Disability Rights Oregon sued Grants Pass on Thursday, accusing it of violating a state law requiring cities’ camping regulations to be “objectively reasonable.”

The city did not immediately respond to a request for comment.

Last June’s Supreme Court ruling made the southern Oregon mountain town of 40,000 the unlikely face of the nation’s homelessness crisis. It ushered in a new era of homeless policy by allowing cities from San Francisco to New York to ban sleeping outside and fine people for doing so, even when there aren’t enough shelter beds.

In Grants Pass — where officials have struggled for years to address a homelessness crisis that has divided residents — the decision paved the way for the new mayor and City Council members elected in November to crack down on camping upon taking office.

The high court decision overturned a ruling from a California-based appeals court that found camping bans when shelter space is lacking amounted to cruel and unusual punishment under the U.S. Constitution’s Eighth Amendment. It enabled Grants Pass to enforce local ordinances barring camping on city property such as parks and sidewalks.
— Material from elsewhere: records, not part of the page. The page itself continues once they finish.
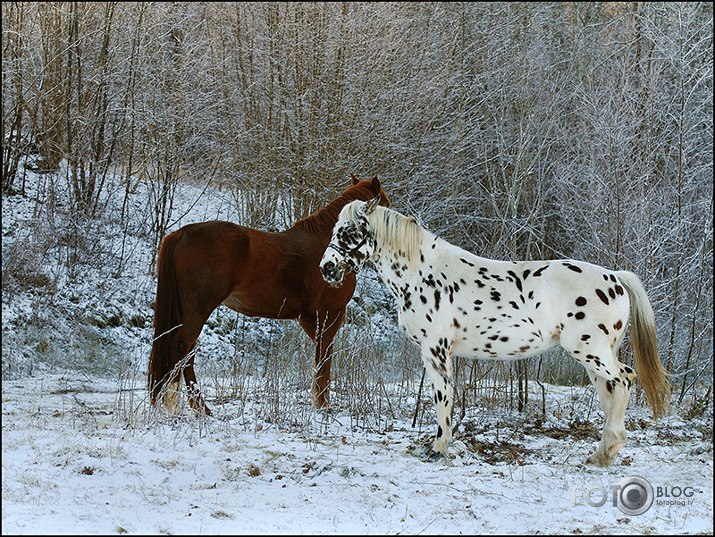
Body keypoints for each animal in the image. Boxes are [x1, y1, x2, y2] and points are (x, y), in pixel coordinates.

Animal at [147, 176, 392, 414]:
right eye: (387, 208)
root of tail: (181, 233)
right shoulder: (330, 313)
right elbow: (324, 357)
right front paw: (322, 403)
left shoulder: (312, 317)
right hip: (198, 308)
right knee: (182, 348)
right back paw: (182, 405)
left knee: (187, 352)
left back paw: (197, 407)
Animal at [322, 196, 676, 464]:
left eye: (348, 231)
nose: (326, 268)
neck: (422, 272)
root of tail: (615, 278)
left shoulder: (436, 350)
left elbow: (442, 397)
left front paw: (438, 449)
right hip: (594, 356)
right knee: (610, 392)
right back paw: (601, 453)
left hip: (591, 351)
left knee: (625, 380)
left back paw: (606, 453)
Grants Pass has just one overnight shelter for adults — the Gospel Rescue Mission — and its rules requiring attendance at religious services and barring pets, alcohol, drugs and smoking mean many won’t stay there.

After the ruling was issued, the City Council designated two city-owned properties as the areas where the town’s hundreds of homeless people would be allowed to stay.
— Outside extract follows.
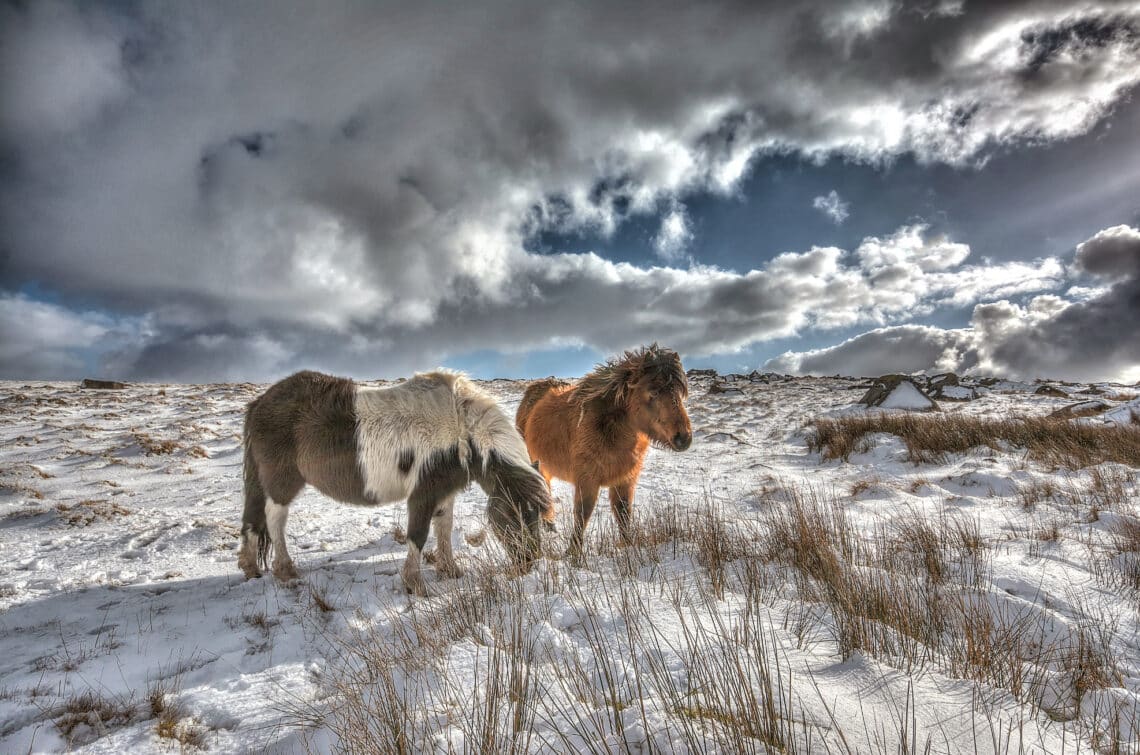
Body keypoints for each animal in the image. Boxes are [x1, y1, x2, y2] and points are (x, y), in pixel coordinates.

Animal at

But last week, the new council closed the larger of the two campsites — which housed roughly 120 tents, the complaint says — and made the remaining smaller one only open from 5 p.m. to 7 a.m., forcing people to pack up their belongings every morning and carry them throughout the day with no place where they can legally set down their things.

“It wants to make being homeless in Grants Pass so unpleasant that people go elsewhere,” Disability Rights Oregon said of the city in its complaint. “Despite the presence of numerous elderly, ill, and disabled people on site, the city increased its draconian restrictions in the dead of winter leaving hundreds of people with no legal option for their continued survival.”

Five homeless people with disabilities who live in Grants Pass are named as plaintiffs in the lawsuit. They include people who use wheelchairs and canes, as well as people suffering from the aftermath of a stroke or missing part of their limbs, according to the complaint.

The complaint says the camping restrictions discriminate against people with disabilities and violate state law, which states that cities’ rules regarding when, where and how homeless people can sleep or keep warm and dry outdoors must be “objectively reasonable.”

“The City has discriminated against people with disabilities by imposing standards for participation in its camping program that require people to move themselves and their own belongings frequently and for no good purpose,” the complaint says. “People with physical disabilities affecting their movement or chronic illnesses that make frequent lifting, carrying, and walking distances difficult or impossible have been and will be cited and prosecuted for violating city ordinances regarding camping.”

Disability Rights Oregon is asking the court to block the city from enforcing its camping rules.

Homelessness continues to be a nationwide crisis. Last year, it increased 18% in a dramatic rise driven mostly by a lack of affordable housing as well as devastating natural disasters and a surge of migrants in several parts of the country.